Yesterday in Sydney YourLifeChoices was privileged to attend a one-of-a-kind National Reform Summit. Jointly hosted by rival newspapers, The Australian and the Financial Review, the one-day summit was the culmination of months of consultation between core ‘summiteers’ – a tripartite group of organisations encompassing business, civil society and trade unions.
Channelling the previously successful National Economic Summit convened by the newly elected Hawke Government in 1983, yesterday’s summit invited key participants to identify the challenges, and canvas possible solutions across four major economic issues:
- productivity growth and workforce participation
- fiscal policy
- tax reform
- sustainable retirement income policy.
Representatives from participating organisations (including the Business Council of Australia, Australian Industry Group, Australian Council of Social Services, NSA, COTA and Youth Action) were invited to present on the above four pressing economic challenges.
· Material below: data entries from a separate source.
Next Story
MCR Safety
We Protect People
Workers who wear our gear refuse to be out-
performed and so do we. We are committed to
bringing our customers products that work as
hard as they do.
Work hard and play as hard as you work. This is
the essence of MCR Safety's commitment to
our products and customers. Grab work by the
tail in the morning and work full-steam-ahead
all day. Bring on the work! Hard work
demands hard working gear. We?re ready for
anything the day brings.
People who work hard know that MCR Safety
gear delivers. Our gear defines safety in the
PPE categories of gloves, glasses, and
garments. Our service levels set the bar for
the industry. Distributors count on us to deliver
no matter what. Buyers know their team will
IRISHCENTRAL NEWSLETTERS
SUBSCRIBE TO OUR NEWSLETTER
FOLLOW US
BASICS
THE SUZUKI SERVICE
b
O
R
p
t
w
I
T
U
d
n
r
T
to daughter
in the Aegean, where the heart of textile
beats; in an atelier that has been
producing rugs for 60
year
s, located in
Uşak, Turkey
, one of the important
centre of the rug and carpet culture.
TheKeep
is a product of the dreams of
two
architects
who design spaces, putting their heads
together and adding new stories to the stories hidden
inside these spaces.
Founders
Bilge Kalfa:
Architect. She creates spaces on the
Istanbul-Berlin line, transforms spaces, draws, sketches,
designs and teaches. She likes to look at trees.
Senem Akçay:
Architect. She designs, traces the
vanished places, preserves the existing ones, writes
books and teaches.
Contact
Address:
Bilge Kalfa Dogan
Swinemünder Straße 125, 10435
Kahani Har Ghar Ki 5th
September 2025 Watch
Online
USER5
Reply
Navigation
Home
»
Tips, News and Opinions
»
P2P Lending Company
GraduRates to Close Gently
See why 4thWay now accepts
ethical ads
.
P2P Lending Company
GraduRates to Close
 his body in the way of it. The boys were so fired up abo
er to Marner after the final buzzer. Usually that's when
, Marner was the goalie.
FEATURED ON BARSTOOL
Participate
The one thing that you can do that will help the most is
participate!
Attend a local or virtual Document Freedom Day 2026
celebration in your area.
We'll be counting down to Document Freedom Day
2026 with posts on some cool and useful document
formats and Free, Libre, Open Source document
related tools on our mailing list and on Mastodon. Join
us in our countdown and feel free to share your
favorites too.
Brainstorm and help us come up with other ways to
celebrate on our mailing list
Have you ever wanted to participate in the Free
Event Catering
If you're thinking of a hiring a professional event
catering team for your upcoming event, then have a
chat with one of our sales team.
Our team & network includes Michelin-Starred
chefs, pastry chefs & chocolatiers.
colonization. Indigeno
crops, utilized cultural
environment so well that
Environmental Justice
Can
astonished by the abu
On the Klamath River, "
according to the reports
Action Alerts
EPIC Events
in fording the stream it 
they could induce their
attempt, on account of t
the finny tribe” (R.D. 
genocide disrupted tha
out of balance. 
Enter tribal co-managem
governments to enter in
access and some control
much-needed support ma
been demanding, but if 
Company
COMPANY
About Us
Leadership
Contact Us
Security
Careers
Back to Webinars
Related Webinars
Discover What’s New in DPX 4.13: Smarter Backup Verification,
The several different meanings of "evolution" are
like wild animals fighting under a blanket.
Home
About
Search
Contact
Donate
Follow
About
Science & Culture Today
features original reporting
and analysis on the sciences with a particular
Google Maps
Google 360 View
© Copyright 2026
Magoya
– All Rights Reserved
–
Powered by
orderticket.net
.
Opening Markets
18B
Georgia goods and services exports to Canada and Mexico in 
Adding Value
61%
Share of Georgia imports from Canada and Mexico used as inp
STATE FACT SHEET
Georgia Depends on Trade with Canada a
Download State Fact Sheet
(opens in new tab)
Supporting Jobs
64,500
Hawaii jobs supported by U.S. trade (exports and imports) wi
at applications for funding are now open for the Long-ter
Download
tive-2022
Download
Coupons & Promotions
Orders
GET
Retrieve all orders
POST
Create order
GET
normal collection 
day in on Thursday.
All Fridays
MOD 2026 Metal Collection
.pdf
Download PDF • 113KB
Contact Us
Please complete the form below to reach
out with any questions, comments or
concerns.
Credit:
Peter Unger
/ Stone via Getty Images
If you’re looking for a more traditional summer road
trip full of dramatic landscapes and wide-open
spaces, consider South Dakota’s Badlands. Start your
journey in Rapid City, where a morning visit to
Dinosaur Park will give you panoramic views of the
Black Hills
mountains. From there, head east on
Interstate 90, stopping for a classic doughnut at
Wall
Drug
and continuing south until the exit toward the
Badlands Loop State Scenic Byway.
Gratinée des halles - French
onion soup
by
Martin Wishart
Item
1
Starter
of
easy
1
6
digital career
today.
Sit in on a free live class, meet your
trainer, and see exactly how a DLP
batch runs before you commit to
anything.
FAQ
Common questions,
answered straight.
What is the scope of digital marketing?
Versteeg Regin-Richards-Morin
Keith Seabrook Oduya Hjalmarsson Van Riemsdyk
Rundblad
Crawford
As evidenced by the final communiqué, there was a strong degree of consensus from most delegates despite their very different ideological camps. Business delegates stated loud and clear their belief in the importance of equity and opportunity for the less well off. Meanwhile the social services sector and union representatives shared their support for economic growth and balanced budgets.
It was, however, by no means a love fest, with right-wing regulars, such as News Ltd columnist Henry Ergas and the Institute of Public Affairs (IPA), defending to the death the need for the current (generous) tax concessions on superannuation. But the final group statement reinforced the core belief of the vast majority of speakers, that nothing should be ‘off the table’ when it comes to discussing taxation reform and retirement incomes policy.
This will prove a challenge for both major political parties that have already ruled out either changes to super (LNP Coalition) or changes to Age Pension entitlements (Labor). Yet the National Reform Summit delegates have stated that both parties should share their proposed reform agendas and independently-verified costings well before the next election. Watch this space!
View the proceedings at the National Reform Summit here.
Eight-plus hours of economic debate by the brightest brains in the country confirms what we already know – a lack of clarity on the purpose of Australia’s retirement income system remains the main hurdle to any progress towards a simpler, fairer or more sustainable system. This is not said to denigrate the very worthy efforts of those you took part in yesterday’s summit. But we might as well call a spade a spade. We are still no closer to understanding the various ‘parts’ of retirement income – Age Pension, superannuation, private savings and family home – than we were before. And until, as suggested by COTA Australia, that there is a comprehensive review of the way these parts might best combine, then we will not advance the cause at all.
The basic inequities of our current system were highlighted at the summit. And it was clear that with mandatory occupational superannuation forming the backbone of future retirement income, those who earn less will always have less, resulting in a much poorer retirement.
Think women, carers, the long-term disadvantaged, less educated, unemployed and those suffering from ongoing ill health. So it would be an heroic assumption to believe that the prospects of these groups will improve anytime soon. As Peter Martin noted in Tuesday’s The Age, that for women in particular, the system is fundamentally flawed.
Some of the delegates, including Ian Narev from the Commonwealth Bank and Andrew Thorburn from NAB, represented super funds and financial planning groups. So it was surprising that the topic of trust and the performance of planners went unmentioned. It may have been an oversight – or simply sensitivity towards these bank CEOs. Either way, it was a massive oversight in a forum dedicated to understanding how to improve retirement income outcomes for all.
What was heartening was that the National Reform Summit was (almost) a pollie free zone – with the exception of a video message from the Prime Minister, a short, albeit off topic, address from the Treasurer and something that sounded suspiciously like an election speech from the Opposition leader. Happily no further elected representative appeared, and the eminently sensible and farsighted Reserve Bank Governor Glenn Stevens, shared his thoughts on the critical importance of growth and how it can make other economic goals achievable.
So where does this leave the goal of a sustainable retirement income?
Good question, but there’s only a disappointing answer.
Sadly, despite all the good intentions, it’s not much further advanced. Unless the Abbott Government or Labor Opposition is prepared to seriously discuss the entire retirement system – and put every aspect back on the table – we are set for more short term, politically-opportunistic policy mishaps.
What do you think? What does sustainable retirement mean to you? Do you think a summit will encourage quality debate that leads to better policy?